How to Cope With a Selfish Spouse
Everyone is different. We all have our own unique quirks and personality traits. Some people are generous and kind, whereas some are self-centered and selfish. Unfortunately, some adults behave like children. They become irate and/or immature when they do not get their own way. They do not know how to behave like mature adults and instead resort to childish temper tantrums. Well believe it or not – selfish spouses do exist. These spouses hardly ever show love and consideration for other people.A selfish spouse will not tell you that he/she loves you nor will he/she help you with household and/or parenting responsibilities. A selfish spouse only thinks about himself/herself. The world revolves around your spouse and only your spouse.
Marriage is a balance between giving and taking, but unfortunately a selfish spouse does not understand this concept. These spouses cannot comprehend that when you marry someone you promise to share everything with that person. In order for a marriage to be successful both individuals in the relationship must love, value and respect one another. If you are married to a selfish spouse you have come to the right place. The article gives you some valuable suggestions on how to cope with a selfish spouse.
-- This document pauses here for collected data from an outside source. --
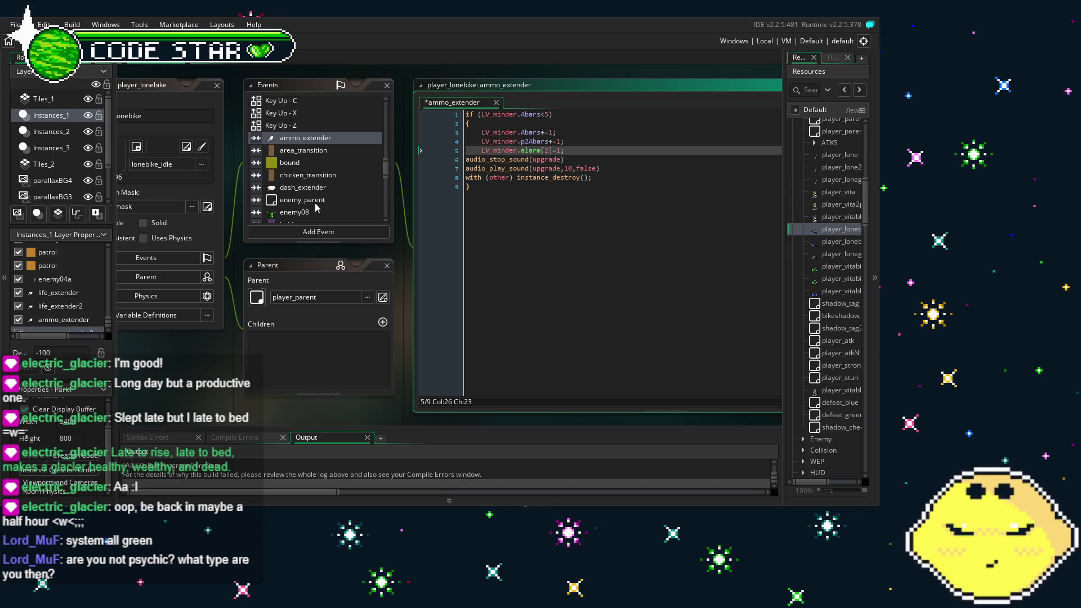
- Replace player_lonebike's life_extender if lines with the alarm call using index 1
scroll(317, 209, "down", 3)
double_click(318, 170)
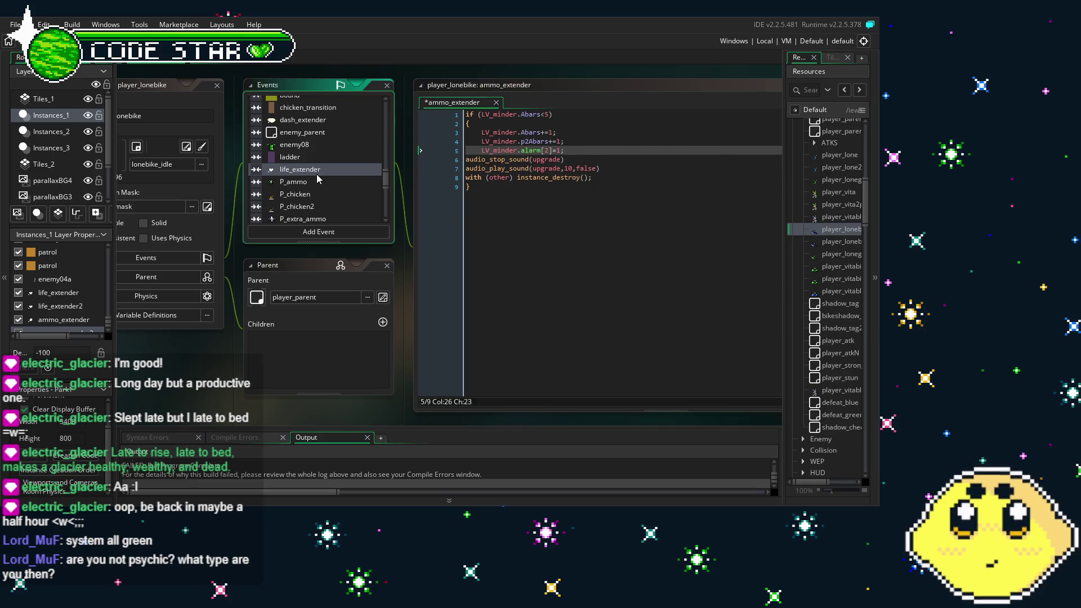
left_click_drag(762, 178, 451, 151)
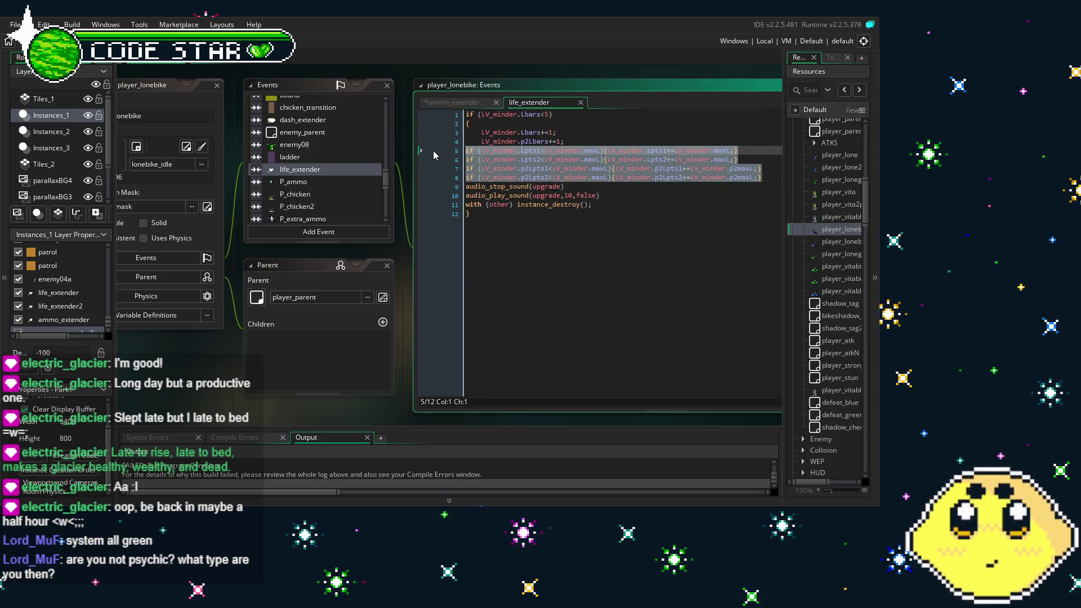
key("BackSpace")
type("q")
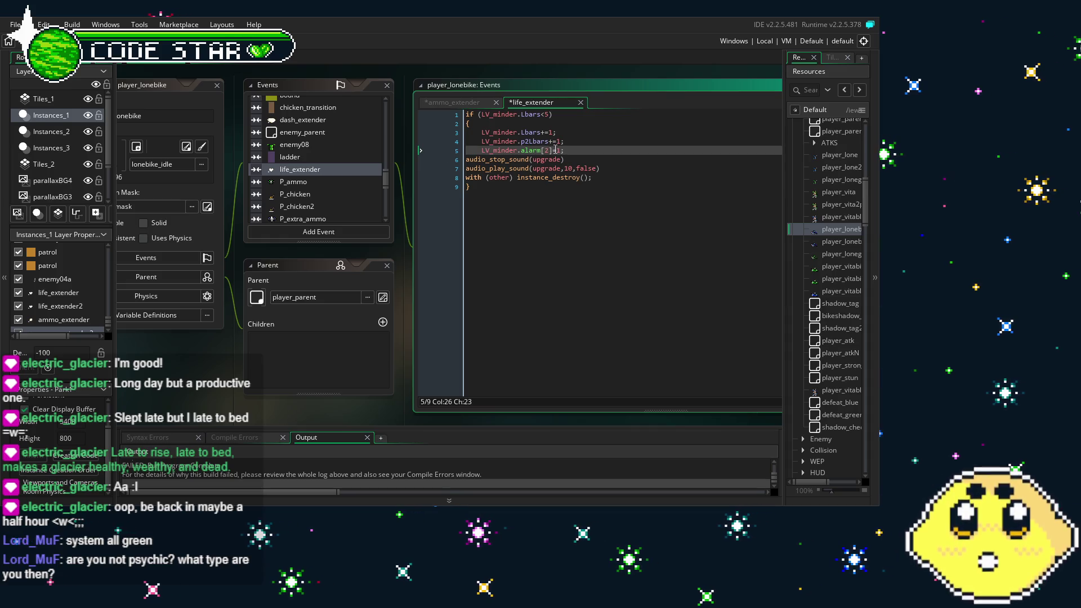
left_click(547, 150)
key("Delete")
type("1")
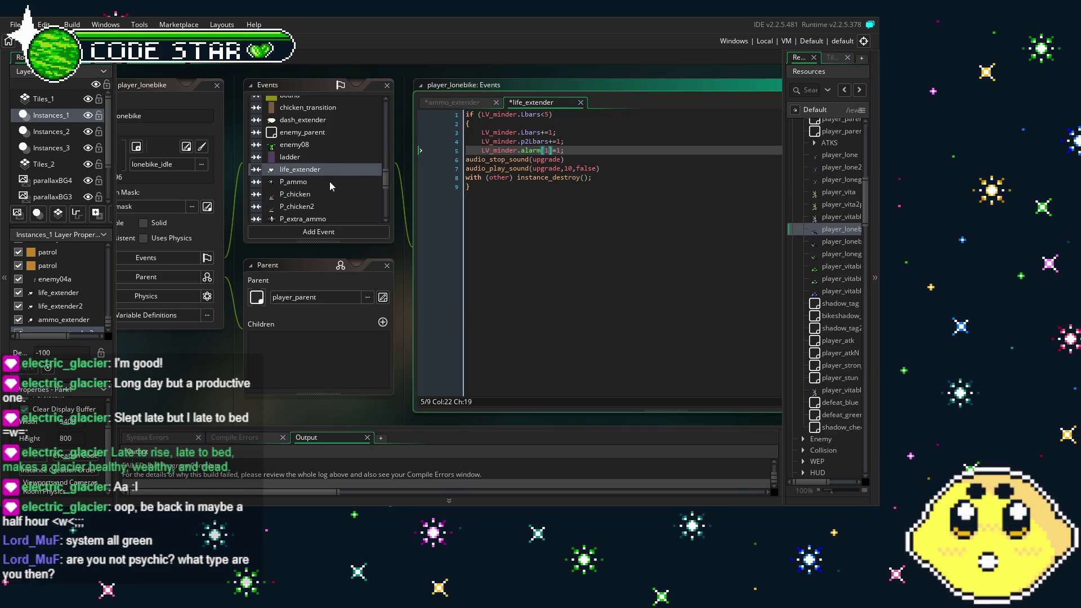
- Open the player_lonebike2p object from Resources
left_click(837, 244)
Ways to Cope With A Selfish Spouse
- Share Your Feelings with Your Spouse
Share your feelings with your spouse. Explain to your partner that marriage involves compromise. Tell your spouse that you love him/her and that you want to work on your marriage. Explain to your partner that you need him/her to take a more active role in your relationship. If you need help with parenting responsibilities and household duties, tell your spouse. Don’t be afraid to share your feelings with your partner. Your spouse should know that he/she needs to respect you and your decisions. If your mate is unreceptive to your requests and indifferent towards your feelings – stop doing things for him/her and give your spouse a taste of his/her own medicine.
- Ignore Your Spouse
When your spouse starts acting like a child because you will not do what he/she wants, then simply ignore him/her. You do not have the time or energy to be a “parent” to your spouse. If your spouse wants to act like a toddler by sulking, throwing tantrums or refusing to talk to you – walk away and do something productive. Your spouse will eventually see that this tactic is not working and give up.
- Divide Household and/or Parenting Responsibilities
Develop a household/parenting “to-do-list” for you and your spouse. Make sure the due dates are clearly listed on your “to-do-list”. Do not except excuses from your spouse on why he/she could not complete his/her tasks. Discuss the consequences when you or your spouse does not complete your tasks on time.
- Seek Professional Help
If you do not feel that you can successfully cope with your spouse’s selfish behavior then seek professional help. A counselor, psychologist or a marriage and family therapist will be able to teach you coping skills that will help you deal with your spouse’s inconsiderate and selfish behavior.